Natalie Dessay admits singing only gets in the way of what she really wants to accomplish on stage—acting. Born in Lyon, France, the diva holds theater—not the aria-belting craft that’s given her global fame—closest to her heart. For Dessay, opera should move toward a greater emphasis on emotion with more substantive texts rather than frivolous librettos. Hoping for a theatrical revolution to sweep through a centuries-old institution, she wryly jokes, “Sometimes miracles happen.”

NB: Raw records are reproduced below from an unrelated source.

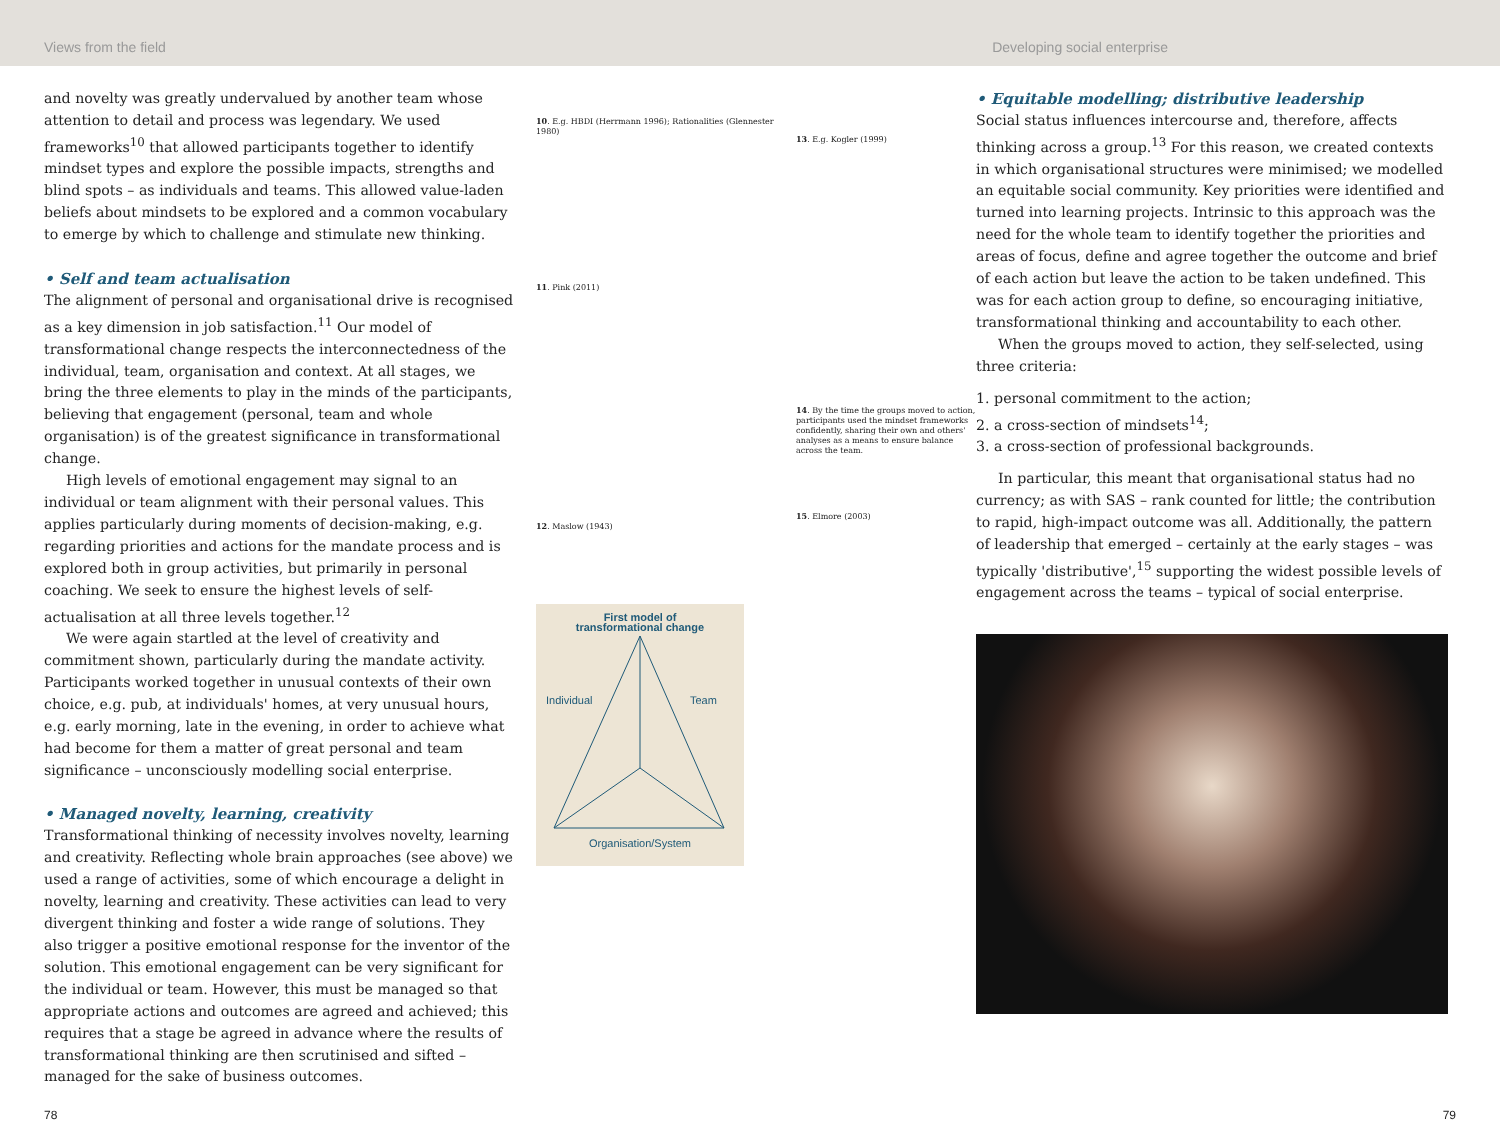Views from the field Developing social enterprise
and novelty was greatly undervalued by another team whose attention to detail and process was legendary. We used frameworks<sup>10</sup> that allowed participants together to identify mindset types and explore the possible impacts, strengths and blind spots – as individuals and teams. This allowed value-laden beliefs about mindsets to be explored and a common vocabulary to emerge by which to challenge and stimulate new thinking.
• Self and team actualisation
The alignment of personal and organisational drive is recognised as a key dimension in job satisfaction.<sup>11</sup> Our model of transformational change respects the interconnectedness of the individual, team, organisation and context. At all stages, we bring the three elements to play in the minds of the participants, believing that engagement (personal, team and whole organisation) is of the greatest significance in transformational change.
High levels of emotional engagement may signal to an individual or team alignment with their personal values. This applies particularly during moments of decision-making, e.g. regarding priorities and actions for the mandate process and is explored both in group activities, but primarily in personal coaching. We seek to ensure the highest levels of self-actualisation at all three levels together.<sup>12</sup>
We were again startled at the level of creativity and commitment shown, particularly during the mandate activity. Participants worked together in unusual contexts of their own choice, e.g. pub, at individuals' homes, at very unusual hours, e.g. early morning, late in the evening, in order to achieve what had become for them a matter of great personal and team significance – unconsciously modelling social enterprise.
• Managed novelty, learning, creativity
Transformational thinking of necessity involves novelty, learning and creativity. Reflecting whole brain approaches (see above) we used a range of activities, some of which encourage a delight in novelty, learning and creativity. These activities can lead to very divergent thinking and foster a wide range of solutions. They also trigger a positive emotional response for the inventor of the solution. This emotional engagement can be very significant for the individual or team. However, this must be managed so that appropriate actions and outcomes are agreed and achieved; this requires that a stage be agreed in advance where the results of transformational thinking are then scrutinised and sifted – managed for the sake of business outcomes.
10. E.g. HBDI (Herrmann 1996); Rationalities (Glennester 1980)
11. Pink (2011)
12. Maslow (1943)
First model of
transformational change
Individual
Team
Organisation/System
13. E.g. Kogler (1999)
14. By the time the groups moved to action, participants used the mindset frameworks confidently, sharing their own and others' analyses as a means to ensure balance across the team.
15. Elmore (2003)
• Equitable modelling; distributive leadership
Social status influences intercourse and, therefore, affects thinking across a group.<sup>13</sup> For this reason, we created contexts in which organisational structures were minimised; we modelled an equitable social community. Key priorities were identified and turned into learning projects. Intrinsic to this approach was the need for the whole team to identify together the priorities and areas of focus, define and agree together the outcome and brief of each action but leave the action to be taken undefined. This was for each action group to define, so encouraging initiative, transformational thinking and accountability to each other.
When the groups moved to action, they self-selected, using three criteria:
1. personal commitment to the action;
2. a cross-section of mindsets<sup>14</sup>;
3. a cross-section of professional backgrounds.
In particular, this meant that organisational status had no currency; as with SAS – rank counted for little; the contribution to rapid, high-impact outcome was all. Additionally, the pattern of leadership that emerged – certainly at the early stages – was typically 'distributive',<sup>15</sup> supporting the widest possible levels of engagement across the teams – typical of social enterprise.
78 79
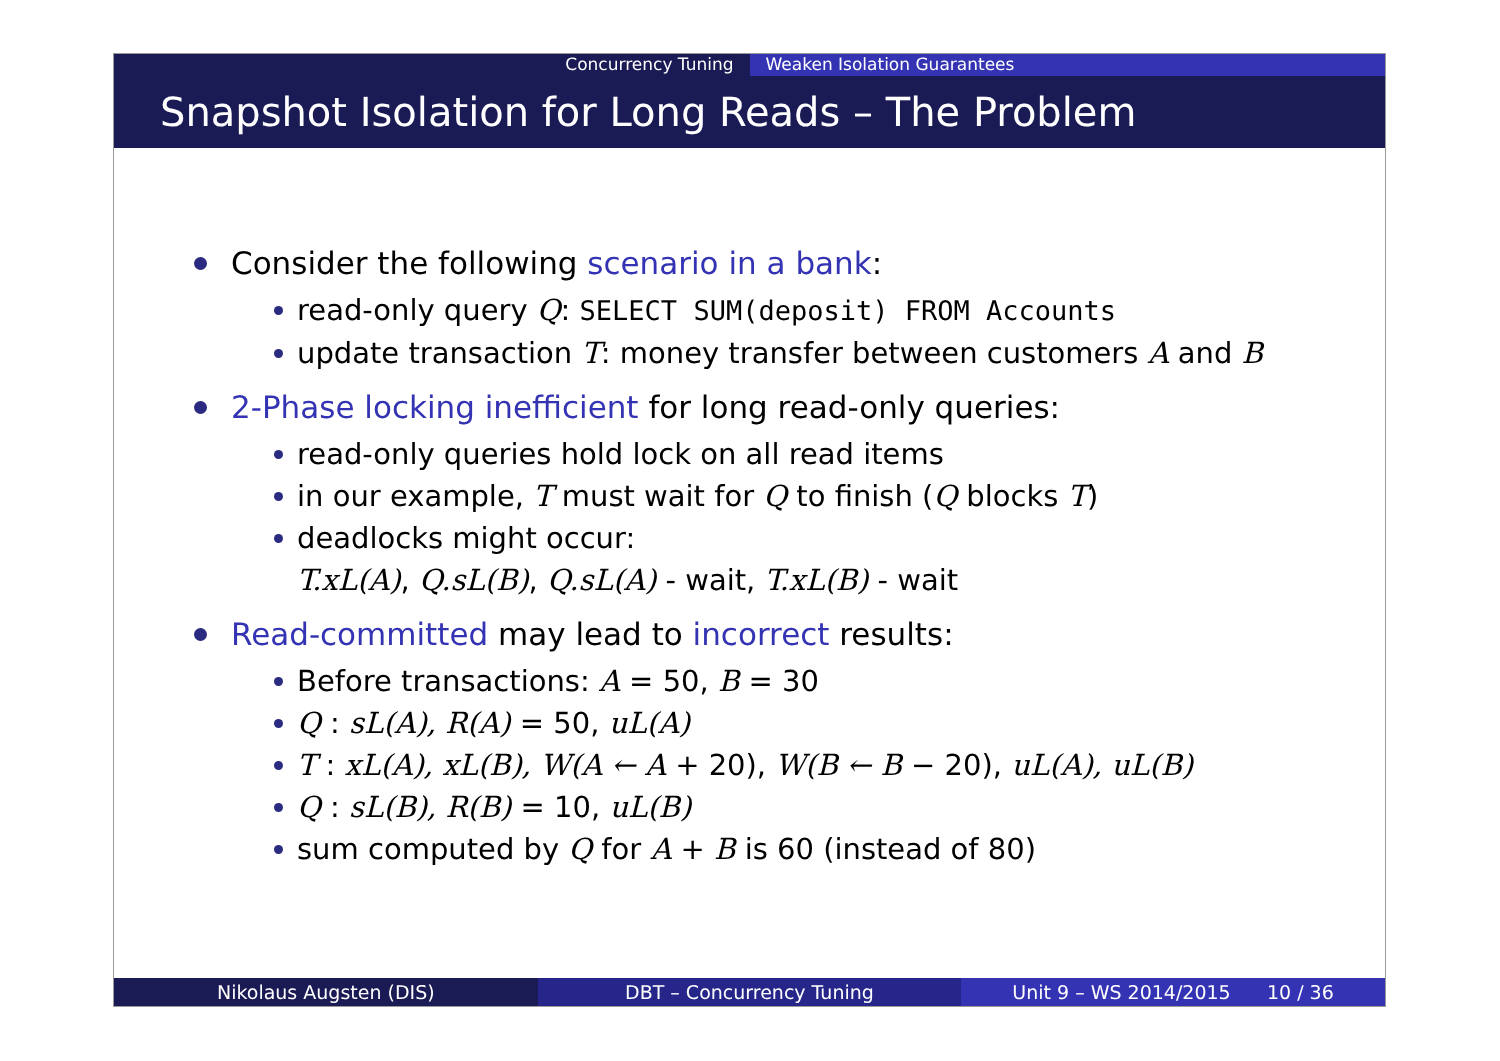Concurrency Tuning Weaken Isolation Guarantees
Snapshot Isolation for Long Reads – The Problem
Consider the following scenario in a bank:
read-only query Q: SELECT SUM(deposit) FROM Accounts
update transaction T: money transfer between customers A and B
2-Phase locking inefficient for long read-only queries:
read-only queries hold lock on all read items
in our example, T must wait for Q to finish (Q blocks T)
deadlocks might occur:
T.xL(A), Q.sL(B), Q.sL(A) - wait, T.xL(B) - wait
Read-committed may lead to incorrect results:
Before transactions: A = 50, B = 30
Q : sL(A), R(A) = 50, uL(A)
T : xL(A), xL(B), W(A ← A + 20), W(B ← B − 20), uL(A), uL(B)
Q : sL(B), R(B) = 10, uL(B)
sum computed by Q for A + B is 60 (instead of 80)
Nikolaus Augsten (DIS) DBT – Concurrency Tuning Unit 9 – WS 2014/2015 10 / 36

It’s fortunate, then, that the 43-year-old Dessay collaborates with David McVicar, who’s worked in theater, for her lead role in Manon, Lyric Opera’s season opener premiering Saturday 27. She already has a head start, after starring last year in his Barcelona production of Jules Massenet’s 1884 opera. Dessay adores the Scottish director’s authentically grungy early-18th-century sets—right in line with her opinion that opera is mostly a visual art accompanied by music. She also praises the “actor’s director’s” rapport with the cast, as well as his method: “Very, very precise. Lots of details. And he’s so involved with us in every way.”
Yet when we called Dessay’s hotel room, her attention wasn’t on the role she’s scheduled to sing in just a couple of weeks. “After 70 performances of Manon, I live it,” she says. Now she’s practicing for her new character, Debussy’s Mélisande, which she’ll perform in January in Vienna. After playing Marie earlier this year in Gaetano Donizetti’s La Fille du Régiment, now Manon and soon Mélisande, Dessay tells us the French school of bright, almost-piercing singing has undergone a gradual shift to the Italian fashion: warmer, fuller singing in the higher registers. The Paris resident hopes that transition is finally complete. She’d also like to improve upon the numerous productions she sees that are “dusty and not properly rehearsed.” In her utopia, singers, like theater actors, would rehearse for eight weeks instead of the usual three or four.
Her Manon will be wooed by the emerging German tenor Jonas Kaufmann, 39, in the role of the Chevalier des Grieux, marking their first onstage partnership. Dessay speaks so authoritatively on the production that one senses she’s the one behind the curtain running Oz. When we ask if Kaufmann will make a suitable counterpart, she slips: “Of course. That’s why I picked him up!” she says with a laugh. “Okay, okay, we picked him up. He knows exactly how to act and make music at the same time.”
Dessay is encouraged that the current generation of singers has begun to give both acting and singing equal weight; the heavier emphasis on theater could even bring in new fans. Yet some opera houses have, perhaps, a better idea—sex. To promote Dessay’s turn as Donizetti’s Lucia last fall, the Met infamously plastered her seductively fragile pose on Manhattan buses and trains, suggesting a supermodel’s ad campaign. Yet she resists the notion she has any sex-symbol allure. “I couldn’t [be one], anyway,” she says. “My two children hate it when they see me kiss tenors.”
Manon premieres at the Civic Opera House on Saturday 27.